** Information given **
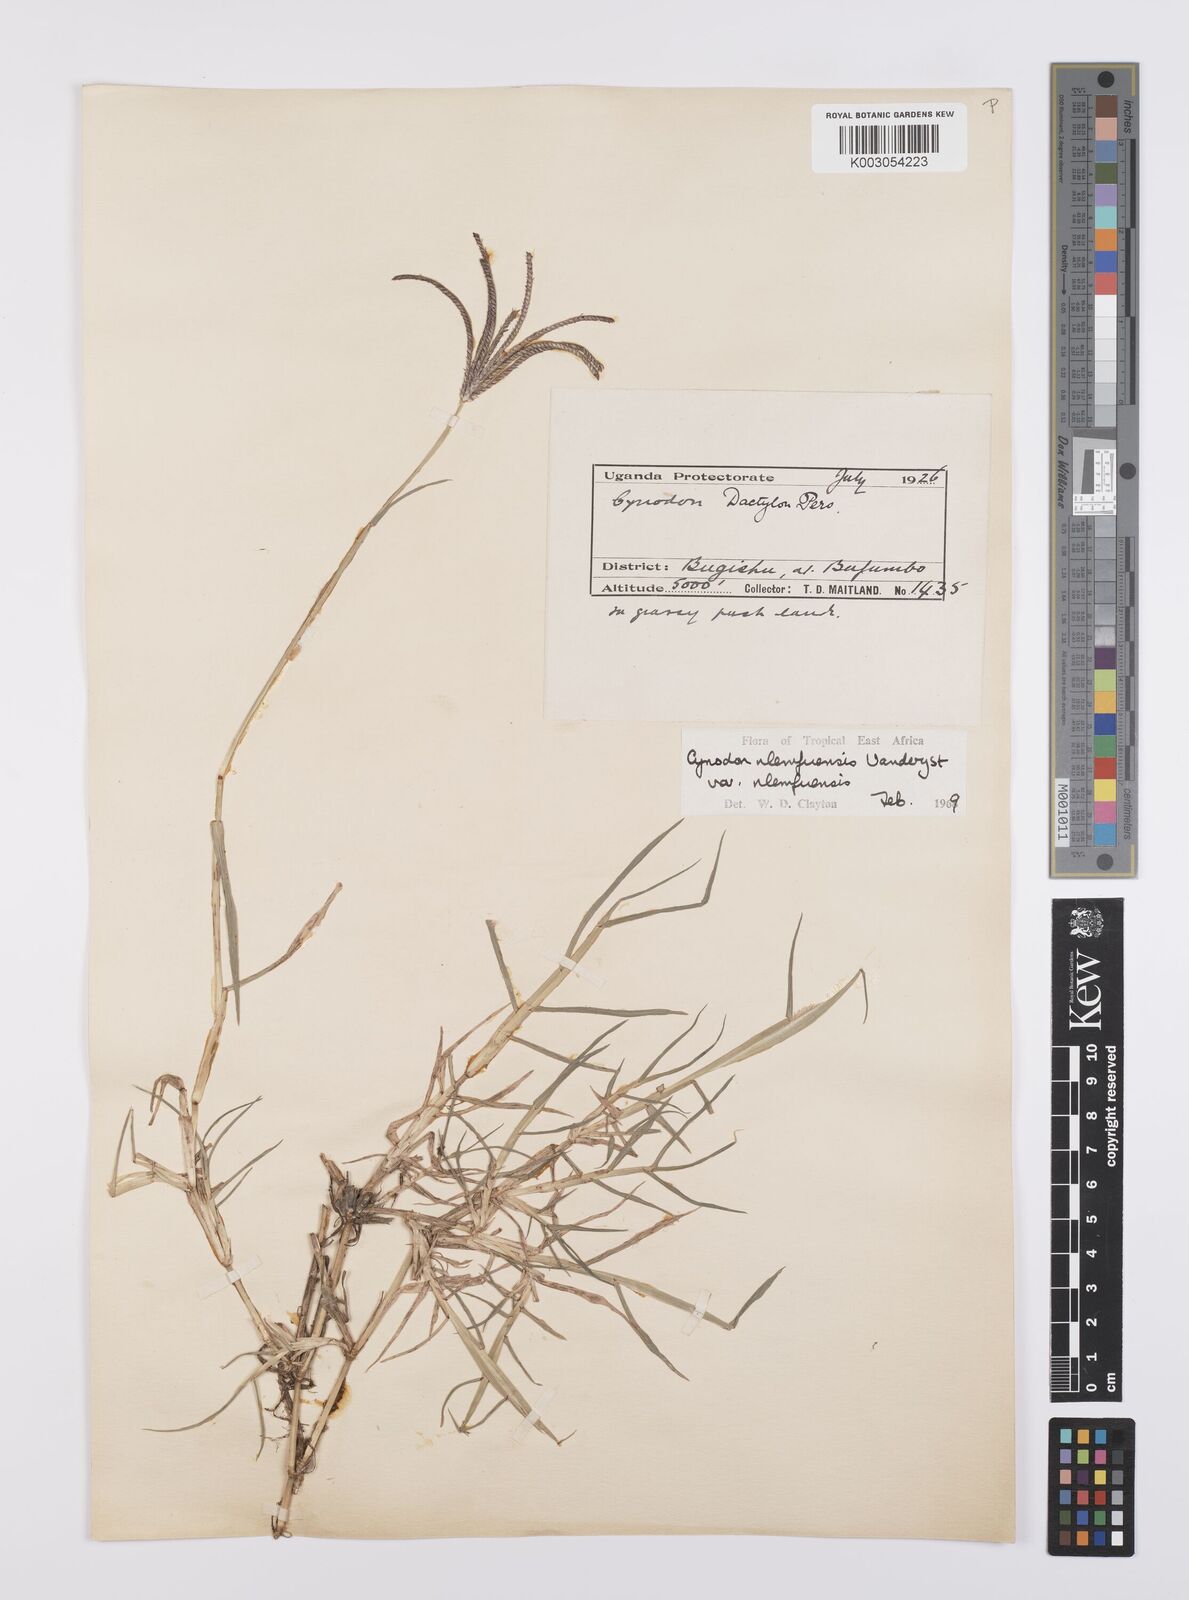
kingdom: Plantae
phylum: Tracheophyta
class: Liliopsida
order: Poales
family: Poaceae
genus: Cynodon
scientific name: Cynodon nlemfuensis
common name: African bermudagrass
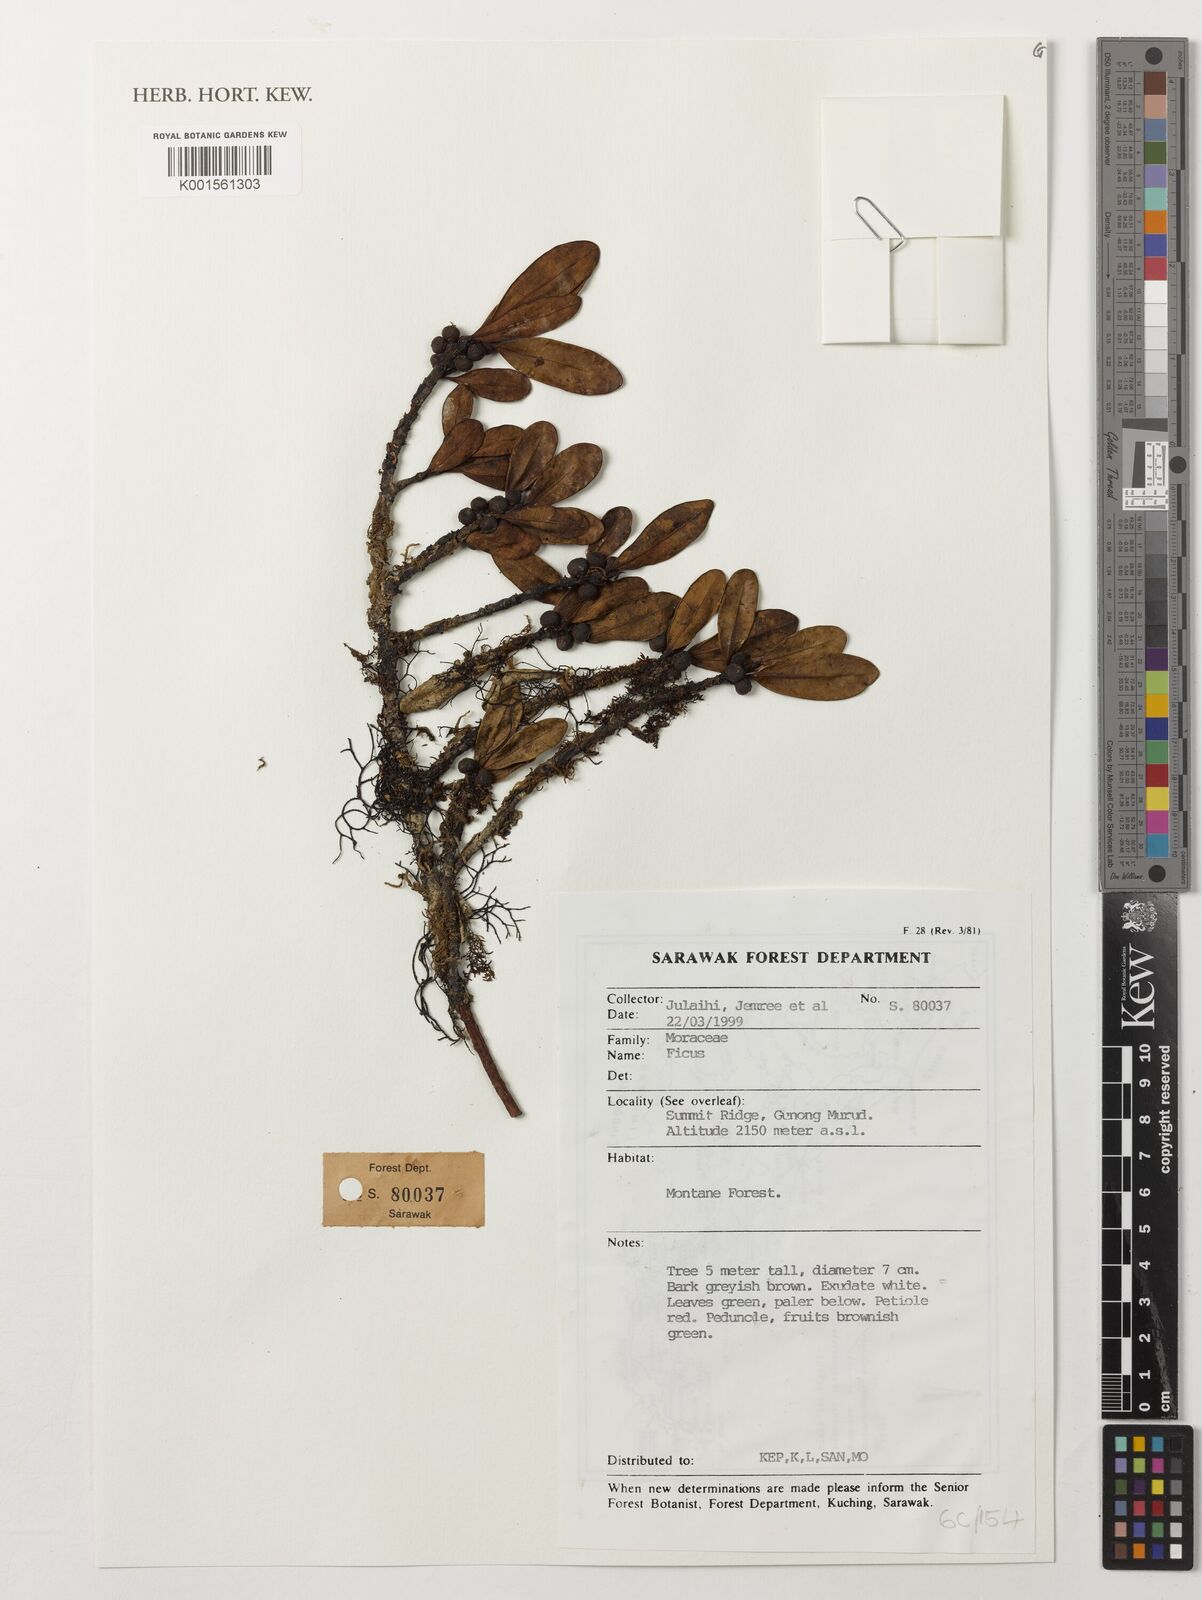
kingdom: Plantae
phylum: Tracheophyta
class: Magnoliopsida
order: Rosales
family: Moraceae
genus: Ficus
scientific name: Ficus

** The problem **
Substitute "taxon name" for "scientific name" throughout the listing and leave everything else unchanged. Leave the pictures out of your version.

** Completed exercise **
kingdom: Plantae
phylum: Tracheophyta
class: Liliopsida
order: Poales
family: Poaceae
genus: Cynodon
taxon name: Cynodon nlemfuensis
common name: African bermudagrass
kingdom: Plantae
phylum: Tracheophyta
class: Magnoliopsida
order: Rosales
family: Moraceae
genus: Ficus
taxon name: Ficus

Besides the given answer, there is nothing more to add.